En ce qui concerne la privation de l’apostat, la résolution de la difficulté est envisageable sous deux aspects. Le premier est la finalité du patrimoine si l’apostat décède. Dans cette probabilité, l’application de la tradition prophétique interdisant l’héritage entre musulmans et non musulmans engendre de nombreux fléaux bien que l’héritier de l’apostat décédé n’ait été responsable de l’apostasie de son parent ; il l’aurait conseillé, peut-être, pour changer son avis lorsqu’il a renoncé à sa foi musulmane, mais en vain. Partant, la religion musulmane avec sa tolérance n’accepte pas de nuire à l’héritier en raison du choix de son parent. Dieu dit dans son sacré Coran : “Quiconque acquiert un péché, ne l’acquiert que contre lui-même.

Et Allah est omniscient et sage” (Sourate 4, verset 111). Donc, l’apostat supporte son péché seul et son héritier n’assume en aucun cas une telle responsabilité. Dieu dit encore : “Nul pécheur ne portera les péchés d’autrui” (Sourate 39, verset 7). Ceci dit que chacun est responsable de ses actes. Par conséquent, le patrimoine de l’apostat pourrait retourner à ses héritiers afin de leur prévenir le fléau de la pauvreté car la religion musulmane repose sur l’apport des intérêts et le repoussement des fléaux. 

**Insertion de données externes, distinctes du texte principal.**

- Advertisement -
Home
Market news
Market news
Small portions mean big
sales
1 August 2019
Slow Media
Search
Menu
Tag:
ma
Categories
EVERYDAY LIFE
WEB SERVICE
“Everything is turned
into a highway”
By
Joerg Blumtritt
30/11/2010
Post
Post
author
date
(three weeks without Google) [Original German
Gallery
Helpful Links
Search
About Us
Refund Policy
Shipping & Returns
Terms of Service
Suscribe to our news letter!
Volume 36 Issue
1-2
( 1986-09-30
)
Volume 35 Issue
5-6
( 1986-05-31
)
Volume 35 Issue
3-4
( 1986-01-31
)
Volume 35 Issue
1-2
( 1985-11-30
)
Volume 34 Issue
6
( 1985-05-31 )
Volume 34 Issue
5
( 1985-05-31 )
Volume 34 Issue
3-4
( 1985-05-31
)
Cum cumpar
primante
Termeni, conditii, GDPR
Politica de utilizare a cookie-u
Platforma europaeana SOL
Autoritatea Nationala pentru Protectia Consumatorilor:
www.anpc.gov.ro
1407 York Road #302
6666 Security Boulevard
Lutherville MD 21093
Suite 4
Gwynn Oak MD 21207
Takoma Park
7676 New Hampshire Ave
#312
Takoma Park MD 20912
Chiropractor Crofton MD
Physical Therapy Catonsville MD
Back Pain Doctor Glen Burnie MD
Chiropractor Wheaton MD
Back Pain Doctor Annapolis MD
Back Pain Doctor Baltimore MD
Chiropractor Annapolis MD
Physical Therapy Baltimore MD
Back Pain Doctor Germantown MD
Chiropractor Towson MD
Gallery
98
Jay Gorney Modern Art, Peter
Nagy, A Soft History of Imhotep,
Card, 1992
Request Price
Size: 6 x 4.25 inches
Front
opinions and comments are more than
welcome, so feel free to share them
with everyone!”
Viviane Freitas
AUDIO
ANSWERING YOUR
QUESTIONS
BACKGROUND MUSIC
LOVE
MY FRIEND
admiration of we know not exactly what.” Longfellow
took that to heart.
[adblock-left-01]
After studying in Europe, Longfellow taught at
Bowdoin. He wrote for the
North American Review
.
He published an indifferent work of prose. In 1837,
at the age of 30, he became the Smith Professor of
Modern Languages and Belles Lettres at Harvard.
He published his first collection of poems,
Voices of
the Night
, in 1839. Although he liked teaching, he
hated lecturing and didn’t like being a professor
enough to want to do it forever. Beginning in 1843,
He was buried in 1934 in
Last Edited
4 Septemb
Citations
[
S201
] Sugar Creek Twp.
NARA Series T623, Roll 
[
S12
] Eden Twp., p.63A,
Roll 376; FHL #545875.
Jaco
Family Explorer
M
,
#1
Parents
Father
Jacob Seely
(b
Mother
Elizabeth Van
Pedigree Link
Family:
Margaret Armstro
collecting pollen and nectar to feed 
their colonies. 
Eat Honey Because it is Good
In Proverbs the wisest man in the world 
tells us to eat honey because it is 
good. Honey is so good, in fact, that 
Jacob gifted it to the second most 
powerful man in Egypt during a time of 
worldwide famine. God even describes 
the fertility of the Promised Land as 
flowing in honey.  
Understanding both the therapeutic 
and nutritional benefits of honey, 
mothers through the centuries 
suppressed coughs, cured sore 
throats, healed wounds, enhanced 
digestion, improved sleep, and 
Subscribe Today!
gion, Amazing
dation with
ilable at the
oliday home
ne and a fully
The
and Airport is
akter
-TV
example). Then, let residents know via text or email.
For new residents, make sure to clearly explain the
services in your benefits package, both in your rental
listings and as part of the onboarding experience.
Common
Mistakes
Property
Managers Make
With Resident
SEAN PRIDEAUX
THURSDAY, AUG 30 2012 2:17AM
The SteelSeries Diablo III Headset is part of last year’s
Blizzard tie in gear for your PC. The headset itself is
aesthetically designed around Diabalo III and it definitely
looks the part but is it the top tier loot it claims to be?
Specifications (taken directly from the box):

Le deuxième aspect de la résolution de la difficulté de la privation successorale de l’apostat est la finalité du patrimoine si l’héritier est lui-même apostat. Dans cette hypothèse, les règles successorales ne permettent pas à l’héritier d’obtenir la succession parce qu’il est simplement apostat. Mais nous devrions chercher un autre moyen pour résoudre cette question. En fait, le noble Coran tolère aux non musulmans le bénéfice du testament. Dieu dit : “On vous a prescrit, quand la mort est proche de l’un de vous et s’il laisse des biens, de faire un testament en règle en faveur de ses père et mère et de ses plus proches. C’est un devoir pour les pieux” (Sourate 2, verset 180).

Toutefois, la mort pourrait avoir lieu sans que le testament ait été fait au profit de l’héritier apostat ; ce qui l’évince de participer à la succession. Et comme la base de la religion musulmane est de repousser toutes sortes de fléaux, le législateur, ainsi expliqué plus haut, pourrait imposer en droit le testament même si le défunt ne l’avait pas fait de son vivant. Cette possibilité converge avec l’esprit de solidarité en Islam. 

Pour conclure, on peut dire que la tolérance de l’Islam admet à un membre de la famille non musulman de partager avec les autres cohéritiers musulmans le patrimoine du de cujus non pas dans le cadre de l’héritage mais en application des règles testamentaires que le législateur pourrait commander de plein droit.